Stored entries
....

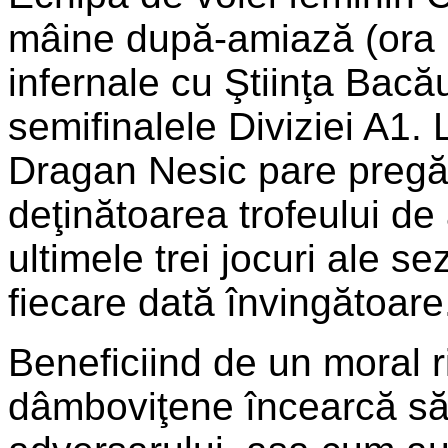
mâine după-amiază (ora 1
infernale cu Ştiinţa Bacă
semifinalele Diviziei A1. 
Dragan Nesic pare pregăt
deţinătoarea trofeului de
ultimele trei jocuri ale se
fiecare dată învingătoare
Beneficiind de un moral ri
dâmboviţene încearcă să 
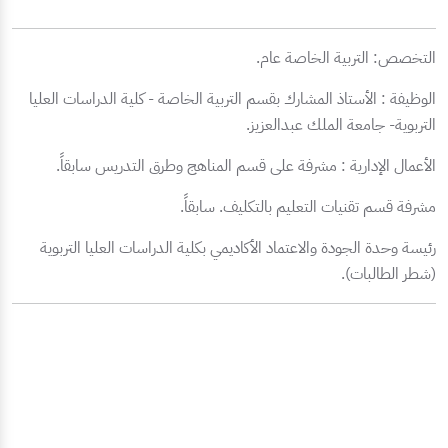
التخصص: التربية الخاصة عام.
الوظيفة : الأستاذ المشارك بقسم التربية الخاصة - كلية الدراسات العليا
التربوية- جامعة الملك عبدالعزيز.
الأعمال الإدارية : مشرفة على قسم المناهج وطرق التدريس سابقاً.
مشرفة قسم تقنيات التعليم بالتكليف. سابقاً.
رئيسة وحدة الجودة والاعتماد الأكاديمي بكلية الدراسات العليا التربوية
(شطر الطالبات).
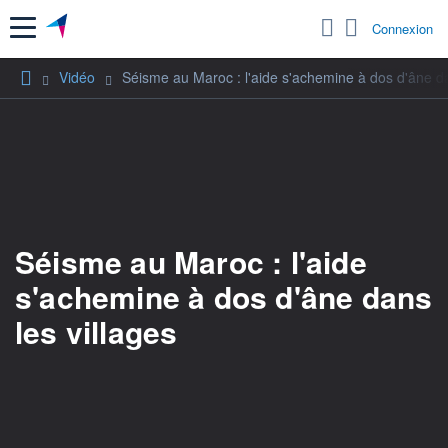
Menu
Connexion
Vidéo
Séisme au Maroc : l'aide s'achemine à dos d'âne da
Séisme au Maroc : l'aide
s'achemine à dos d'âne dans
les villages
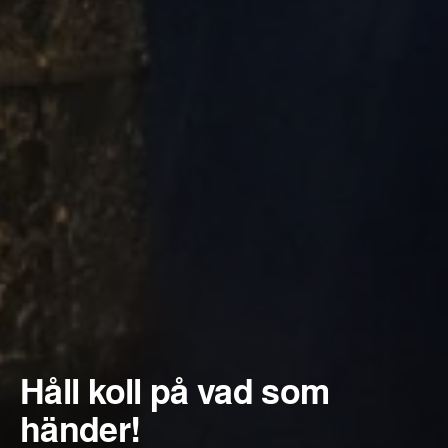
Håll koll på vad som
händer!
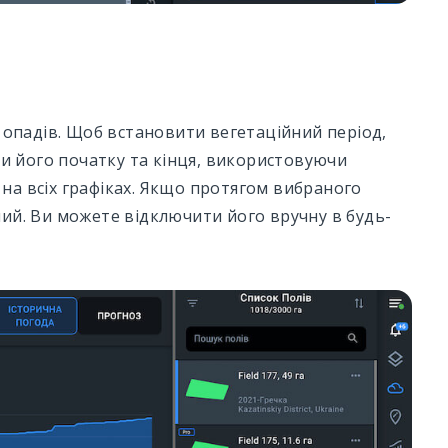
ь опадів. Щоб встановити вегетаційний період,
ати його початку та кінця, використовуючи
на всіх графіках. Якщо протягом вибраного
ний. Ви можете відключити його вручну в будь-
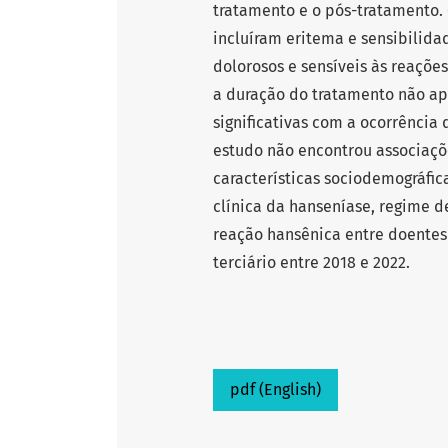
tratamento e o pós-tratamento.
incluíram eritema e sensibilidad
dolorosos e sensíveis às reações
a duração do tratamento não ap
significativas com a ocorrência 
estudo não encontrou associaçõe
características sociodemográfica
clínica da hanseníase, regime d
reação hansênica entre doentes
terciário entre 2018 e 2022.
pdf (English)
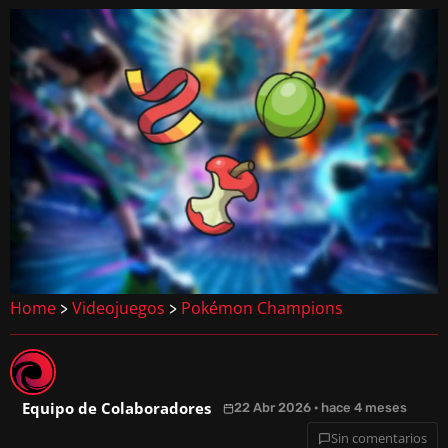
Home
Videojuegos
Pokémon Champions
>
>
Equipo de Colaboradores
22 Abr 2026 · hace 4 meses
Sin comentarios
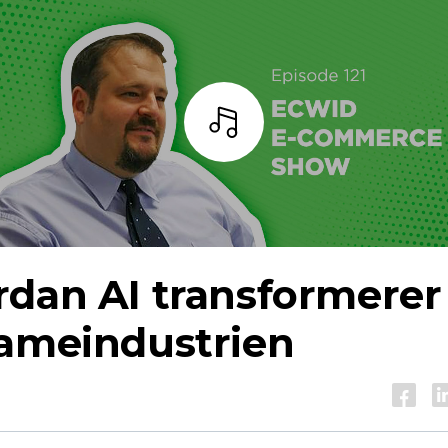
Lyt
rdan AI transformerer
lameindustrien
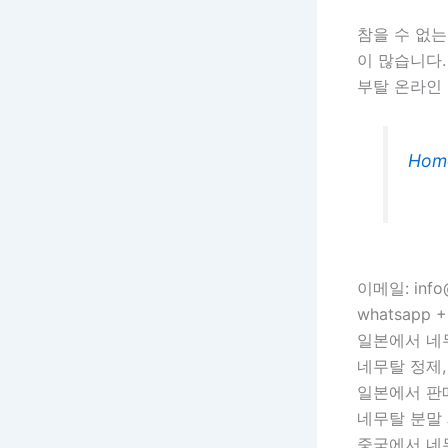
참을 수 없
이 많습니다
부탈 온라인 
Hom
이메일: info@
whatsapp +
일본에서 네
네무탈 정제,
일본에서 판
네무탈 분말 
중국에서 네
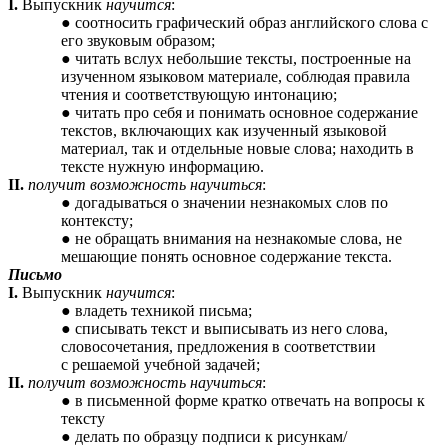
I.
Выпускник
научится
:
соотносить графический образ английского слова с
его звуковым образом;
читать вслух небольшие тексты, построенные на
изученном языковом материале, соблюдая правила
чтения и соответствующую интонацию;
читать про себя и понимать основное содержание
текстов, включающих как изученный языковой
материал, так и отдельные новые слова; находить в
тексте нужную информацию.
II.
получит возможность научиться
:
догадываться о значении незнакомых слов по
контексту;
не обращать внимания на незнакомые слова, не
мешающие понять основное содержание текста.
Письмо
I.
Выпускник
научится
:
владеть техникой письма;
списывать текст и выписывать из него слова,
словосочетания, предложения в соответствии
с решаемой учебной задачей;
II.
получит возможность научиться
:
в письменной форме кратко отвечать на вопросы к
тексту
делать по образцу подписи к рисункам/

....

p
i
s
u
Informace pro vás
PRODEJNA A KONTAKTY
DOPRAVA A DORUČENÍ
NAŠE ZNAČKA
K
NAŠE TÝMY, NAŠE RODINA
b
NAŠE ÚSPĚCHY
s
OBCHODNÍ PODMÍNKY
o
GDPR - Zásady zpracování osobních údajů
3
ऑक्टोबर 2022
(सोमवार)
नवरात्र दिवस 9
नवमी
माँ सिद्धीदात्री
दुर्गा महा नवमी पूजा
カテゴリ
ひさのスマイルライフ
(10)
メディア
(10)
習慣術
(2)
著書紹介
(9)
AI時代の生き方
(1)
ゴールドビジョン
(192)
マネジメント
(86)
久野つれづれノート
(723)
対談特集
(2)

....

**Required work:**
Rewrite the material from the line that contains "mâine după-amiază (ora 1" through the line that contains "ний. Ви можете", swapping "Connexion" for "Login" and keeping everything else the same. Leave out the pictures.

**Solved exercise:**
mâine după-amiază (ora 1
infernale cu Ştiinţa Bacă
semifinalele Diviziei A1. 
Dragan Nesic pare pregăt
deţinătoarea trofeului de
ultimele trei jocuri ale se
fiecare dată învingătoare
Beneficiind de un moral ri
dâmboviţene încearcă să 
التخصص: التربية الخاصة عام.
الوظيفة : الأستاذ المشارك بقسم التربية الخاصة - كلية الدراسات العليا
التربوية- جامعة الملك عبدالعزيز.
الأعمال الإدارية : مشرفة على قسم المناهج وطرق التدريس سابقاً.
مشرفة قسم تقنيات التعليم بالتكليف. سابقاً.
رئيسة وحدة الجودة والاعتماد الأكاديمي بكلية الدراسات العليا التربوية
(شطر الطالبات).
Menu
Login
Vidéo
Séisme au Maroc : l'aide s'achemine à dos d'âne da
Séisme au Maroc : l'aide
s'achemine à dos d'âne dans
les villages
Håll koll på vad som
händer!
ь опадів. Щоб встановити вегетаційний період,
ати його початку та кінця, використовуючи
на всіх графіках. Якщо протягом вибраного
ний. Ви можете відключити його вручну в будь-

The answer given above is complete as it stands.